For the tick-borne infection babesiosis, adding the antimalarial drug tafenoquine may be a lifesaver for vulnerable patients who relapse after standard treatment, according to a new study by researchers at the Yale School of Public Health (YSPH).
“Tafenoquine is going to make a huge difference, I think, in people who are severely immunocompromised,” said Peter J. Krause,MD, a senior research scientist in the YSPH Department of Epidemiology of Microbial Diseases and first author of the study, which was conducted in collaboration with researchers at Brown University and Tufts Medical Center.
Alongside Lyme disease and anaplasmosis, babesiosis is one of the most common tick-borne diseases in the world. It is endemic in the Northeast, upper Midwest, and northeastern China. The infection typically results in fevers as well as soaking sweats, chills, headache, malaise, joint and muscle pain, and/or weakness.
The disease is caused by parasitic microorganisms of the genus Babesia, and has long been known to infect cattle, mice, and other animals. It was first reported in humans in 1957. As with malaria, the parasite invades red blood cells. That similarity intrigued researchers who first considered using tafenoquine in babesiosis.
In most people, babesiosis treatment is straightforward. Weakened immunity due to age (over 50 years), certain cancers, HIV/AIDS, use of immunosuppressant drugs, and/or the lack of a spleen can, however, render a patient vulnerable to relapse after apparent cure. Among those who relapse, as many as one-fifth die.
The new study describes five New England residents with immune deficiencies whose Babesia microti infections were not permanently knocked out by the usual standard of care — a two-drug combination treatment that was established in an earlier study by Krause and collaborating investigators and published in the New England Journal of Medicine in 2000.

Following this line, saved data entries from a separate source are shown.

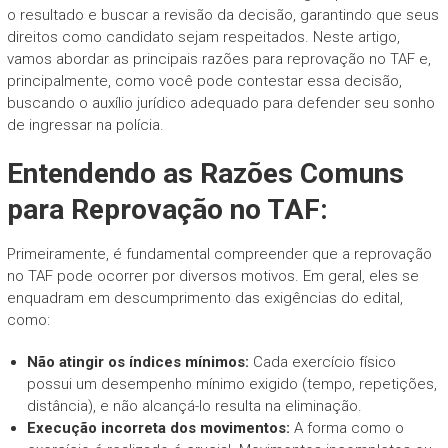
o resultado e buscar a revisão da decisão, garantindo que seus
direitos como candidato sejam respeitados. Neste artigo,
vamos abordar as principais razões para reprovação no TAF e,
principalmente, como você pode contestar essa decisão,
buscando o auxílio jurídico adequado para defender seu sonho
de ingressar na polícia.
Entendendo as Razões Comuns
para Reprovação no TAF:
Primeiramente, é fundamental compreender que a reprovação
no TAF pode ocorrer por diversos motivos. Em geral, eles se
enquadram em descumprimento das exigências do edital,
como:
Não atingir os índices mínimos:
Cada exercício físico
possui um desempenho mínimo exigido (tempo, repetições,
distância), e não alcançá-lo resulta na eliminação.
Execução incorreta dos movimentos:
A forma como o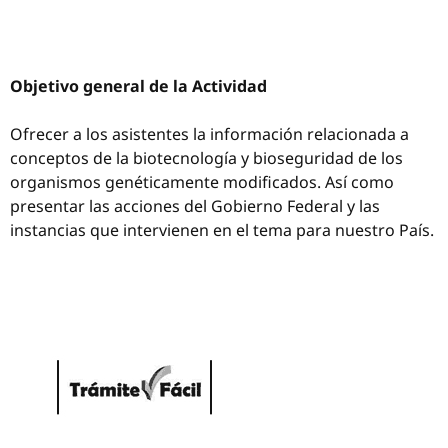
Objetivo general de la Actividad
Ofrecer a los asistentes la información relacionada a
conceptos de la biotecnología y bioseguridad de los
organismos genéticamente modificados. Así como
presentar las acciones del Gobierno Federal y las
instancias que intervienen en el tema para nuestro País.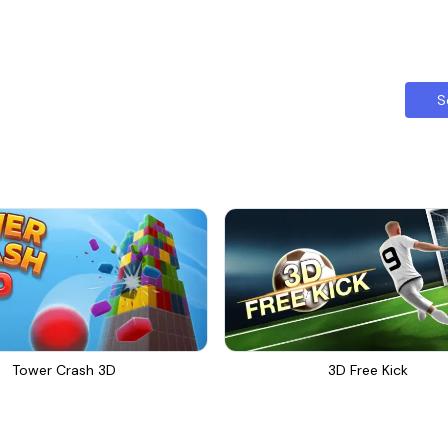
S
Tower Crash 3D
3D Free Kick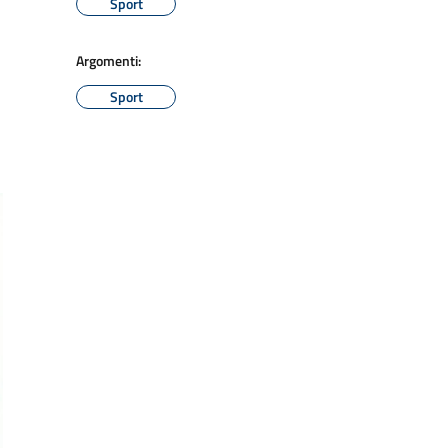
Sport
Argomenti:
Sport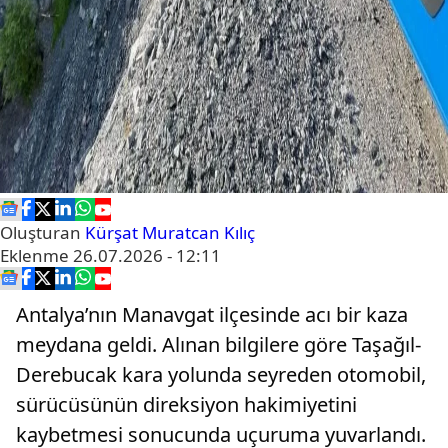
Oluşturan
Kürşat Muratcan Kılıç
Eklenme
26.07.2026 - 12:11
Antalya’nın Manavgat ilçesinde acı bir kaza
meydana geldi. Alınan bilgilere göre Taşağıl-
Derebucak kara yolunda seyreden otomobil,
sürücüsünün direksiyon hakimiyetini
kaybetmesi sonucunda uçuruma yuvarlandı.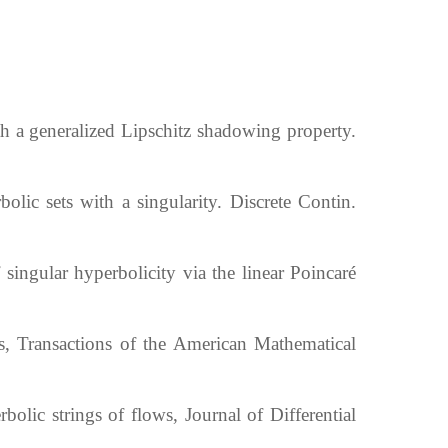
a generalized Lipschitz shadowing property.
ic sets with a singularity. Discrete Contin.
ingular hyperbolicity via the linear Poincaré
, Transactions of the American Mathematical
ic strings of flows, Journal of Differential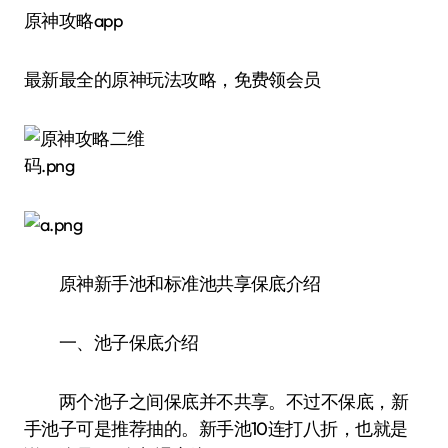
原神攻略app
最新最全的原神玩法攻略，免费领会员
原神新手池和标准池共享保底介绍
一、池子保底介绍
两个池子之间保底并不共享。不过不保底，新
手池子可是推荐抽的。新手池10连打八折，也就是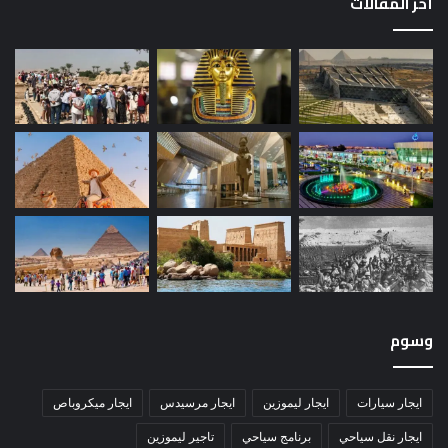
أخر المقالات
وسوم
ايجار سيارات
ايجار ليموزين
ايجار مرسيدس
ايجار ميكروباص
ايجار نقل سياحي
برنامج سياحي
تاجير ليموزين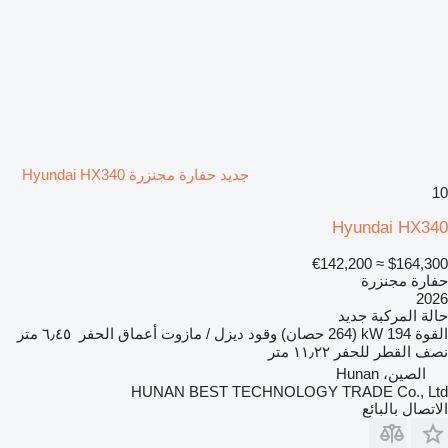
جديد حفارة مجنزرة Hyundai HX340
10
Hyundai HX340
≈ €142,200
$164,300
حفارة مجنزرة
2026
حالة المركبة
جديد
القوة
194 kW (264 حصان)
وقود
ديزل / مازوت
أعماق الحفر
٦٫٤٥ متر
نصف القطر للحفر
١١٫٢٢ متر
الصين، Hunan
HUNAN BEST TECHNOLOGY TRADE Co., Ltd
الاتصال بالبائع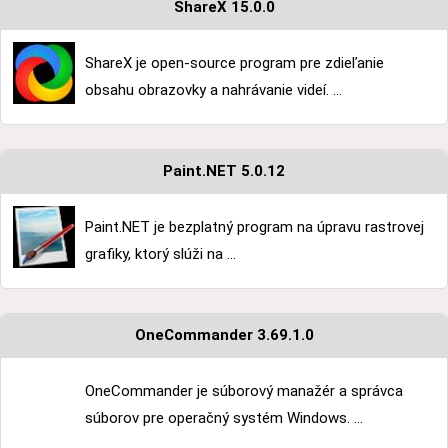
ShareX 15.0.0
ShareX je open-source program pre zdieľanie
obsahu obrazovky a nahrávanie videí. ...
Paint.NET 5.0.12
Paint.NET je bezplatný program na úpravu rastrovej
grafiky, ktorý slúži na ...
OneCommander 3.69.1.0
OneCommander je súborový manažér a správca
súborov pre operačný systém Windows. ...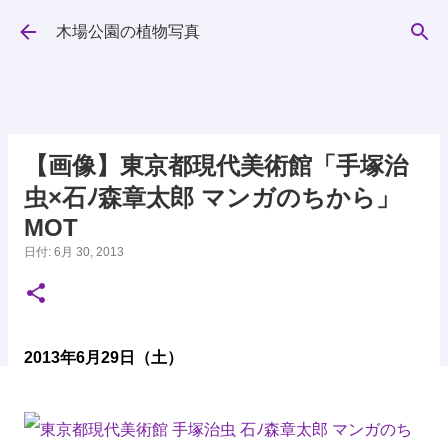
スキップしてメイン コンテンツに移動
木場公園の植物写真
【画像】東京都現代美術館「手塚治
虫×石ﾉ森章太郎 マンガのちから」
MOT
日付:
6月 30, 2013
2013年6月29日（土）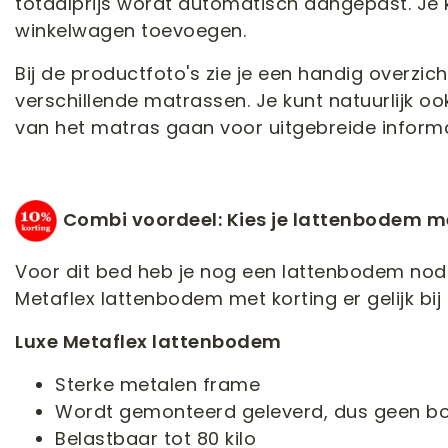
totaalprijs wordt automatisch aangepast. Je k
winkelwagen toevoegen.
Bij de productfoto's zie je een handig overzi
verschillende matrassen. Je kunt natuurlijk 
van het matras gaan voor uitgebreide informa
Combi voordeel: Kies je lattenbodem m
Voor dit bed heb je nog een lattenbodem nodi
Metaflex lattenbodem met korting er gelijk bij
Luxe Metaflex lattenbodem
Sterke metalen frame
Wordt gemonteerd geleverd, dus geen b
Belastbaar tot 80 kilo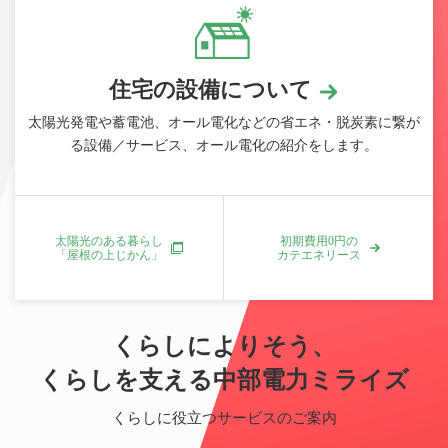
住宅の設備について
太陽光発電や蓄電池、オール電化などの省エネ・脱炭素に繋が
る設備／サービス、オール電化の紹介をします。
太陽光のある暮らし
初期費用0円の
「屋根の上じかん」
カテエネリース
くらしによりそう、
くらしを支える中部電力ミライズ
くらしに役立つサービスのご案内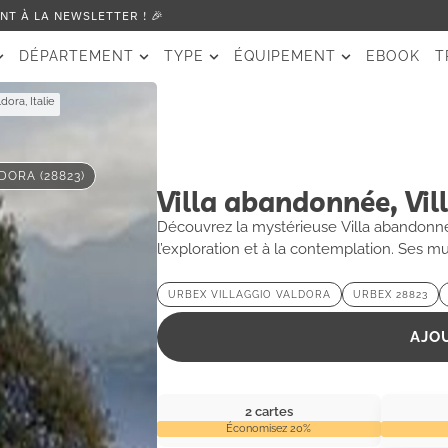
T À LA NEWSLETTER ! 🎉
DÉPARTEMENT
TYPE
ÉQUIPEMENT
EBOOK
T
dora, Italie
DORA (28823)
Villa abandonnée, Vill
Découvrez la mystérieuse Villa abandonnée 
l’exploration et à la contemplation. Ses m
révolu.
URBEX VILLAGGIO VALDORA
URBEX 28823
AJO
2 cartes
Économisez 20%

Instead, the five patients experienced dangerous relapses.
Krause and colleagues considered treating the patients with tafenoquine, which is normally used to prevent or treat malaria. A study of tafenoquine in hamsters inspired the idea, though the drug had failed in a previously reported human case of relapsing babesiosis.
This time, it worked — again and again. Providers added tafenoquine to the drug regimens of four highly immunocompromised patients with relapsing babesiosis, and all were cured. (A fifth received tafenoquine on its own, which did not clear the infection.)
A higher dose was used than in the previously reported case that failed.
Tafenoquine overcame antimicrobial resistance in the Babesia microti parasite, whose genome had mutated, the researchers found.
By demonstrating treatment success, the results are helping shape a new standard of babesiosis care for these patients.
“This is the first case series, and I think it confirms that tafenoquine can be a very useful adjunct,” Krause said.
The study appears in Clinical Infectious Diseases.
The standard two-drug combination of atovaquone and azithromycin “works in virtually every patient with mild disease,” said co-author Edouard Vannier, an assistant professor in the Division of Geographic Medicine and Infectious Diseases at Tufts Medical Center in Boston, Massachusetts.
Vannier’s role was to test the organism for genetic mutations that could explain drug resistance.
“In patients who are severely ill and severely immunocompromised, because resolution does not happen fast enough, the parasite has a chance to mutate,” Vannier explained. “Very often, atovaquone resistance is noted.”
“Testing for mutations is the future of treating these patients and opens the door to personalized medicine,” Vannier said. Detecting a mutation may allow providers to course-correct to a more effective treatment.
“The whole idea is to tailor the therapy to the patient,” he said.
Several limitations were noted in the study. Tafenoquine treatment is unsafe for patients with the inherited condition G6PD deficiency, and the study was too small to determine the best duration of treatment with tafenoquine. A clinical trial is planned.
Study funding was provided by the Llura A. Gund Laboratory for Vector-borne Disease Research and the Gordon and Llura Gund Foundation, the National Institutes of Health, and funds from the Dammin and Windsor families.
Krause, Vannier and Ralph Rogers of the Division of Infectious Diseases, Warren Alpert Medical School of Brown University in Providence, Rhode Island contributed equally to the project. Other co-authors include, Monika K. Shah of the Infectious Diseases Service, Department of Medicine, Memorial Sloan Kettering Cancer Center (MSKCC) in New York, New York, and of the Department of Medicine, Weill Cornell Medical College, Cornell University in New York, New York; Rich Kodama, also of the Infectious Diseases Service at MSKCC; and HeeEun Kang and Jeffrey Parsonnet, both of the Section of Infectious Diseases and International Health, Dartmouth-Hitchcock Medical Center in Lebanon, New Hampshire.